Until now, I've kept updating OC on 10.14 without any issue, but you're right, OC's settings/kexts might differ between OSes. Anyway, I'm a bit sceptical about being able to update my Z68 to Ventura+ (or if it's worth the pain ;) ).
 
Just some personal speculation, but, guys, do you think that with the help of Artificial Intelligence could "custom" drivers be generated so you can launch any graphics on any system for example? because maybe AI on all that dark side inside the machine, that is really hard to understand and crack, maybe just maybe an AI could do it rather easily? And this might unlock some unforeseen possibilities, I'm wondering if anyone has already started tinkering with this option :p

I'm making my "last" for now hackintosh with a 13700k and a 6950XT wish me luck on the build!
 
Just some personal speculation, but, guys, do you think that with the help of Artificial Intelligence could "custom" drivers be generated so you can launch any graphics on any system for example? because maybe AI on all that dark side inside the machine, that is really hard to understand and crack, maybe just maybe an AI could do it rather easily? And this might unlock some unforeseen possibilities, I'm wondering if anyone has already started tinkering with this option :p

I'm making my "last" for now hackintosh with a 13700k and a 6950XT wish me luck on the build!

Data to examine
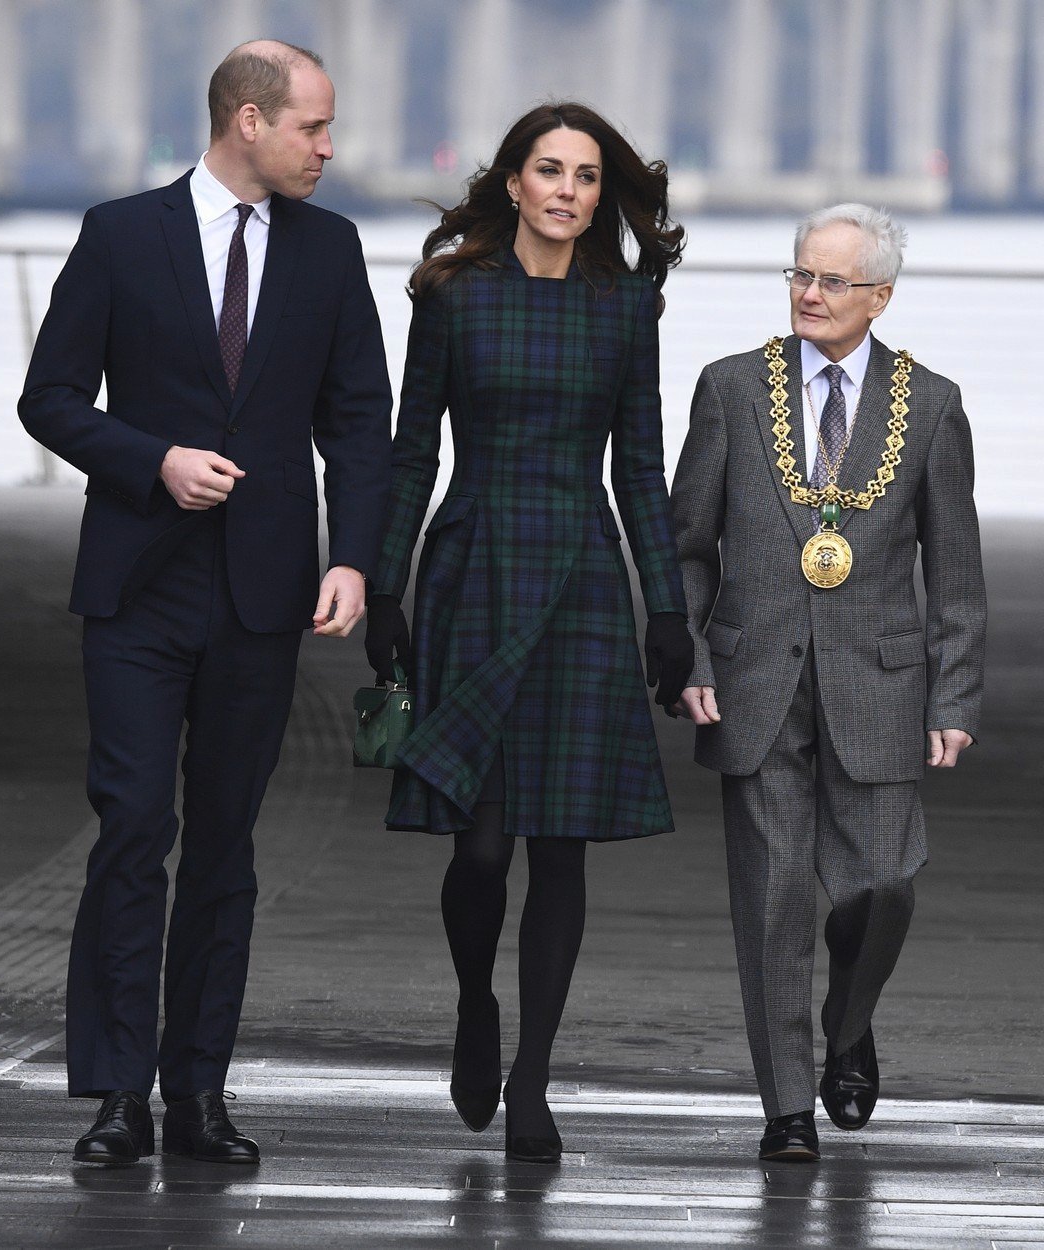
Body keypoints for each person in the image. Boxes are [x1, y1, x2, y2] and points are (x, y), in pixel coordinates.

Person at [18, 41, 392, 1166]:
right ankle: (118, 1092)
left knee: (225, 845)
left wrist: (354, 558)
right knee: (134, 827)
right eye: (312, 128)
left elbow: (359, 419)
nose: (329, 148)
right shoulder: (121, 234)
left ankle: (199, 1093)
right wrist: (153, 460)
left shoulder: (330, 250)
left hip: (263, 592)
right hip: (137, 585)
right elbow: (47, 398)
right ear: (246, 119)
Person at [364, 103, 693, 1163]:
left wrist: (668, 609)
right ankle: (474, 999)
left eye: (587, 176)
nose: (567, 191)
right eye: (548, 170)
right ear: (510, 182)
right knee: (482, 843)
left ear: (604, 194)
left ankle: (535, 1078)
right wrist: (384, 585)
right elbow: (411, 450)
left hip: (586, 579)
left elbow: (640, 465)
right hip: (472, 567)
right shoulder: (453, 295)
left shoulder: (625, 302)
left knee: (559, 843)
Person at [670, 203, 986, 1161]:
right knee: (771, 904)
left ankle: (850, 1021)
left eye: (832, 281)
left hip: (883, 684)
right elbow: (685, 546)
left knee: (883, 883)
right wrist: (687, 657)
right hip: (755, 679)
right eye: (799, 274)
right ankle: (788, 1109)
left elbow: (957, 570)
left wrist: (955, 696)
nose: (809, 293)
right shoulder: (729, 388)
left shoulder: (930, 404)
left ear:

How to complete this task
Continue the hackintosh forum posts from where they stop.

Response to this exercise
I think this is a great philosophical question because it calls out how expectations about the new AI can't be handled with common sense— My point is not that the question lacks common sense, but rather that common sense is of no help to understanding the powers of the new AI, which leads to magical thinking.

While the GPU interfaces are public, the way that Apple writes its drivers is not, where will the AI to get its training.

Moreover, even if it could be trained the instruction set architecture of GPUs is an area of continual progress and refinement, so adapting a new GPU may require major structural changes in the approach to getting work done on the device. For example, imagine a building construction site analogy where you might ask an AI explain a conversion of construction processes from bricklaying to erecting prefabricated reinforced concrete panels, but without access to blueprints or exposure to the work patterns, what will it say?

Survey this tech article on the latest AMD consumer offerings:


From the article:
[GPU] Register files have to deliver exceptionally high bandwidth especially for vector execution. Having a larger register file potentially lets a GPU keep more work in flight, which is critical for hiding latency. However, AMD probably decided that the extra power and die area required to implement a larger register file wasn’t worthwhile for lower end products. Therefore, the RX 7600 has a 128 KB register file per SIMD, compared to the 192 KB register file found on the RX 7900 XTX. A WGP has four SIMDs, so the RX 7600 has 8 MB of vector registers across the entire GPU. For comparison, the 7900 XTX has 36.8 MB of vector registers.

Imagine the problem of constructing the correct prompt for a LLMA transformer to get it to refactor an existing driver to take these parameters into account, even if it has been trained on both the GPU spec and binary sample driver code.

Alohomora!

The systems developer can do it because he has a model of the system in mind, at multiple levels of abstraction.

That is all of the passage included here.